Of course, you see the problem. His nice, secure world is starting to spin out of control. Side with Assyria and Syria and Ephriam will attack. Side with Syria and Ephriam and Assyria could well come and destroy him. All the time, the prophet Isaiah is saying, "Remain neutral. Trust God. Have faith."

But Ahaz couldn’t. Even when God gave him a sign—told him that the threat would pass before the pregnant woman’s child was old enough to eat curds and honey—Ahaz couldn’t do it. He lacked the faith to believe that God could be at work in his out of control world.

Now compare that to Joseph. He was engaged to Mary when his world spun out of control. Before they had begun to live together, before they had consummated their relationship, Mary became pregnant. Such a thing suggested shameful behavior on her part. It would have been a terrible embarrassment to a man like Joseph. And so he prepared to do the only thing he could do, break the engagement, in effect, divorce her before they were even married.

But as Joseph prepared to do that, an angel appeared to him in a dream. It told him the child was from God, that it was to save God’s people from their sins. It told him to remain with Mary and rear her son. Could you do it? Could you believe that God was at work in such a situation? Joseph could and did—not because he was a good and righteous man, but because he was a man of faith. He trusted God and found peace even in the midst of a life spinning out of his control.

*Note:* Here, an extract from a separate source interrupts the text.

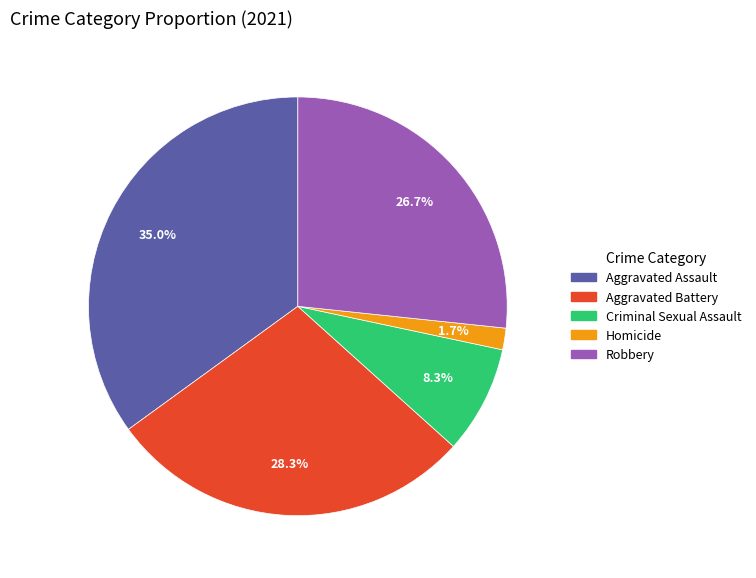

Is it true that Robbery is 27% of the pie?

True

It was two years after the Culps lost everything that the telephone rang. It was the banker who had foreclosed on their farm. He wanted to meet with them. They agreed and offered to take a day off from the hunting lodge they now managed to visit him in town. But he insisted on driving the hour or so out to meet them.

When he arrived, they went into the lodge, sat down over coffee and made small talk for a while. Finally, the banker got to the point of his visit. He old them about the other couple, his friends, the ones who had lost everything and had been destroyed by it.

"We’ve noticed at the office that the two of you have handled what happened better than most. How have you done it? What’s your secret?"

And Randy and Geneva told him. They told him that they believed in the God of the Scriptures—a good and faithful God. They told him that he was Lord of their lives. They told him that they believed God was in control. While what had happened hurt, they had faith. God would, they knew, had been and was at work in their lives.

SO WHAT?

Near the end of the movie "Twister," the lead characters, Jo Harding and her soon-to-be ex-husband, Bill, are fleeing the granddaddy of all tornados. It is cutting through the farm where they have become stranded, and they find themselves dodging everything from farm machinery to the pickets that have been ripped from the houses white fence. Finally, in desperation, they enter a small out building. Inside is a well with its pipes going deep into the earth. As the world around them literally spins wildly, the grab some leather straps left by the farmer and belt themselves to the pipe. As anarchy is loosed upon the world, as things fall apart, it is that center that will hold. It is the one thing that will not give way in the storm.

That is find in God. Through faith we strap ourselves to our Lord. Through faith we hold on to the one at the center of the universe, knowing that while the world may indeed spin out of control our lives are held in the hands of its Creator. And with that faith, there comes peace. Amen.